_Stored items:_
= = = = =

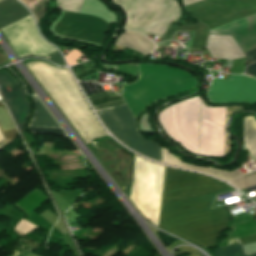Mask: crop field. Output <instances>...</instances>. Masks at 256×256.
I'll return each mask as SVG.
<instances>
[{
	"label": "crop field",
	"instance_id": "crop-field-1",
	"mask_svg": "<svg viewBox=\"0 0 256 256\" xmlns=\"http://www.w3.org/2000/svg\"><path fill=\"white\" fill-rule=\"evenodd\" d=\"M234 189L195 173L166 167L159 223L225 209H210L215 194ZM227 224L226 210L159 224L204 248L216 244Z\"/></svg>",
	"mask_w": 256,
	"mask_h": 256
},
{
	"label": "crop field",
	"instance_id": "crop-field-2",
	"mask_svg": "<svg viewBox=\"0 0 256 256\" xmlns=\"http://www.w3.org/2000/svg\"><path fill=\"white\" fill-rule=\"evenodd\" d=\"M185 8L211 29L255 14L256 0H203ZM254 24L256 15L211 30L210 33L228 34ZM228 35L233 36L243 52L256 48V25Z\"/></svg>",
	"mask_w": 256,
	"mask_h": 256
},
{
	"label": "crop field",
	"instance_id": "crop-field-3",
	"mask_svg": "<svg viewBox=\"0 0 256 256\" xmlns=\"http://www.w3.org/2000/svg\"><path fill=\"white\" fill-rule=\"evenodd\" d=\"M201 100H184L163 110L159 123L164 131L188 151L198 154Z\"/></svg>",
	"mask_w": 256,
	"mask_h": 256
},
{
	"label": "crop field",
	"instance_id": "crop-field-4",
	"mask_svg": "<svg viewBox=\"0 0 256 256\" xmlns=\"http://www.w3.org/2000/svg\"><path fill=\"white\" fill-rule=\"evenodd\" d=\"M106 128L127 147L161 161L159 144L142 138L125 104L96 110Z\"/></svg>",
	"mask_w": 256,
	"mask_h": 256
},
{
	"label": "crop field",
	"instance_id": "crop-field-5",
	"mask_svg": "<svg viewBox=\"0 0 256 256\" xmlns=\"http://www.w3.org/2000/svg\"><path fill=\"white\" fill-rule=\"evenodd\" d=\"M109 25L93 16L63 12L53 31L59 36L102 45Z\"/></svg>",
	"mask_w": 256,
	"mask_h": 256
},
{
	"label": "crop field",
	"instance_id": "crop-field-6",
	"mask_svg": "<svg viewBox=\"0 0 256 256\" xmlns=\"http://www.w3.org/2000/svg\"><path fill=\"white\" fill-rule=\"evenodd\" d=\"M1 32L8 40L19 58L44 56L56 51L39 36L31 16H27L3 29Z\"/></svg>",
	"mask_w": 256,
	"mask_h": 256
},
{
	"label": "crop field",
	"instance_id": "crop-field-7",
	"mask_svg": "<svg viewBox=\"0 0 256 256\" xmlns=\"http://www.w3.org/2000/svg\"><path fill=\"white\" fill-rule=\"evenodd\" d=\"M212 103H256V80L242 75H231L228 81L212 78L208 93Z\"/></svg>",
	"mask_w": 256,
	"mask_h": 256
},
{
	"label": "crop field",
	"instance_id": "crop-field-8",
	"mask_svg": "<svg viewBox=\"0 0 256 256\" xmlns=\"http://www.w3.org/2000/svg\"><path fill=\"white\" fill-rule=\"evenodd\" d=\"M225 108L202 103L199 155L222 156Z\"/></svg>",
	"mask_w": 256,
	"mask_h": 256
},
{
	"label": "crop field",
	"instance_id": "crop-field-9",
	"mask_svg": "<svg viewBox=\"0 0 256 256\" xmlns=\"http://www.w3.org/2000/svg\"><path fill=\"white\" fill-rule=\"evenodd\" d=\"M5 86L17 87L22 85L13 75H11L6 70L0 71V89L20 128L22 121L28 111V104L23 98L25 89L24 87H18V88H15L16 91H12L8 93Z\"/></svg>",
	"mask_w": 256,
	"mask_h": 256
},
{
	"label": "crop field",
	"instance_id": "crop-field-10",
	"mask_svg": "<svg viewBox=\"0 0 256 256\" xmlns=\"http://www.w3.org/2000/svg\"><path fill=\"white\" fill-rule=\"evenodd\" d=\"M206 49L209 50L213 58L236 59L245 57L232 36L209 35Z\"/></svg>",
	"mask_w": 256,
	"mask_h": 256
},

= = = = =

_Goal of the exercise:_
Starting at the beginning of the records and ending at the line containing "189L195 173L166 167L159", reproduce those lines with "crop field" swapped for "farmland" and all else unchanged. Omit the pictures from your output.

_Response to this task:_
Mask: farmland. Output <instances>...</instances>. Masks at 256×256.
I'll return each mask as SVG.
<instances>
[{
	"label": "farmland",
	"instance_id": "crop-field-1",
	"mask_svg": "<svg viewBox=\"0 0 256 256\" xmlns=\"http://www.w3.org/2000/svg\"><path fill=\"white\" fill-rule=\"evenodd\" d=\"M234 189L195 173L166 167L159 223L225 209H210L215 194ZM227 224L226 210L159 224L204 248L216 244Z\"/></svg>",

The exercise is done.